Nie udało się w spokoju przeprowadzić referendum w Katalonii, nieuznawanego przez władze centralne w Madrycie. Za sprawą interwencji policji jest już ponad 400 rannych.
O 9.00 rano rozpoczęło się głosowanie w katalońskim referendum. Jest ono uznawane za niekonstytucyjne przez hiszpański Trybunał Konstytucyjny. Władze katalońskie planowały przeprowadzić głosowanie w 2135 punktach wyborczych. W dniu głosowania władze centralne oznajmiły, że udało im się wziąć pod kontrolę większość z nich. Przeczyły temu komunikaty władz katalońskich, twierdzących, że działa 75 proc. punktów wyborczych. Na wybuch nie trzeba było długo czekać.

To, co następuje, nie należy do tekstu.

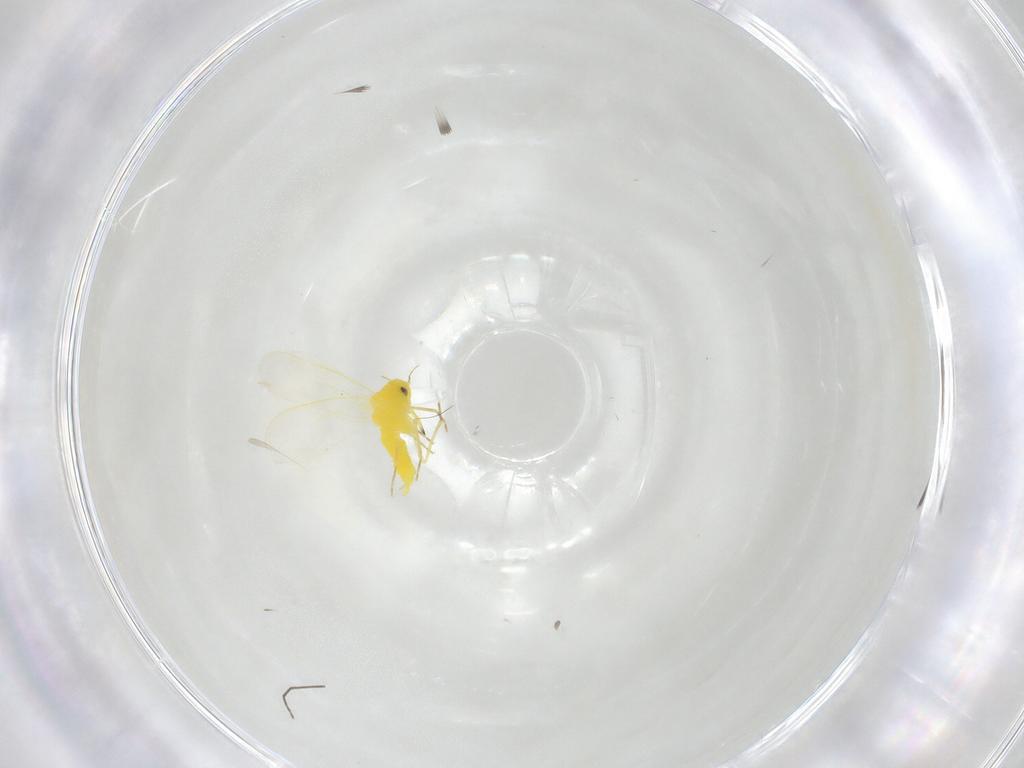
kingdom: Animalia
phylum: Arthropoda
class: Insecta
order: Hemiptera
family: Aleyrodidae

O 11.20 oddał swój głos Carlos Puigdemont, stojący na czele władz w Katalonii. Wtedy pierwsze akcje policji skierowane przeciwko protestującym przeciwko blokadzie punktów wyborczych ludzi już trwały, zaczęły się około 11.00. Pojawiły się pogłoski o wystrzałach, na co ludzie zareagowali z jednej strony paniką, a z drugiej agresją. O 11.45 donoszono już o pierwszych rannych.
#CatalanReferendum
Violent repression of democracy by the Spanish state is democracy denied.#FrancosLegacy pic.twitter.com/aNkAaWhRHe— Declan Kearney (@DeclanKearneySF) 1 października 2017
Protesty miały miejsce nie tylko w Barcelonie ale i w całej katalońskiej prowincji, np. w Gironie, gdzie tłum demonstrantów otoczył policję i wręczał funkcjonariuszom kwiaty.

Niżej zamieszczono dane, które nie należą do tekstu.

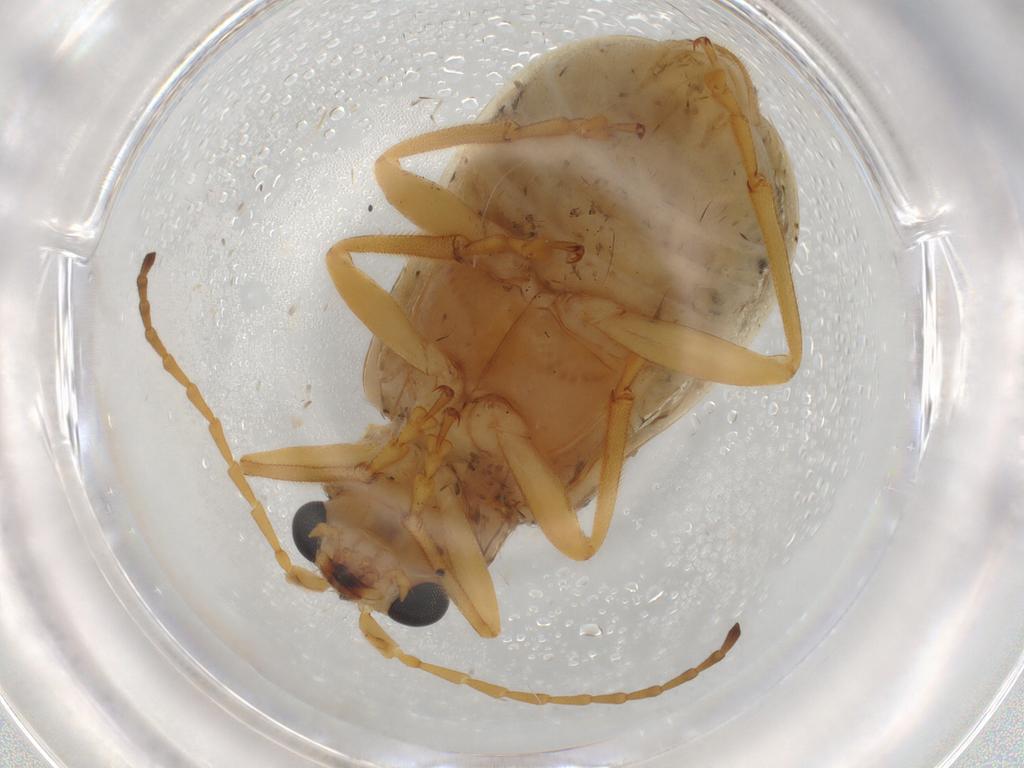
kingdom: Animalia
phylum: Arthropoda
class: Insecta
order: Coleoptera
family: Chrysomelidae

Świadkowie mówili mediom, że policja otworzyła ogień z broni gładkolufowej i gumowych kul bez uprzedzenia i jakichkolwiek prowokacji ze strony protestujących. Zachowanie policji oceniano jako „agresywne”. Mer Barcelony Ada Colau powiedziała, że dla takich działań policji nie było powodów i że nie rozumie ona, jak hiszpański rząd mógł dojść do takich „skrajności”. Nazwała też rząd „tchórzliwym”. Władze Katalonii zażądały dymisji przedstawiciela hiszpańskiego rządu.

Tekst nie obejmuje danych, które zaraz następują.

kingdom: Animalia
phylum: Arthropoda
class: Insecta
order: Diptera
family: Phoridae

I finally undestood the fear that my dad felt during Spanish dictatorship. He always tells me how hard it was #CatalanReferendum Still on ? pic.twitter.com/S2sDZIUYct
— Laura Bosch #mambo (@laura_bosch) 1 października 2017
Ze swojej strony rząd opublikował filmy, mające dowodzić, że działania policji były wyważone i proporcjonalne. W Madrycie trwa demonstracja przeciwko referendum w Katalonii i za zachowaniem integralności kraju. Odpowiedzialnością za wydarzenia obciąża się władze katalońskie.
Obecnie władze w Barcelonie mówią o ponad 400 osobach rannych, w tym jednej ciężko.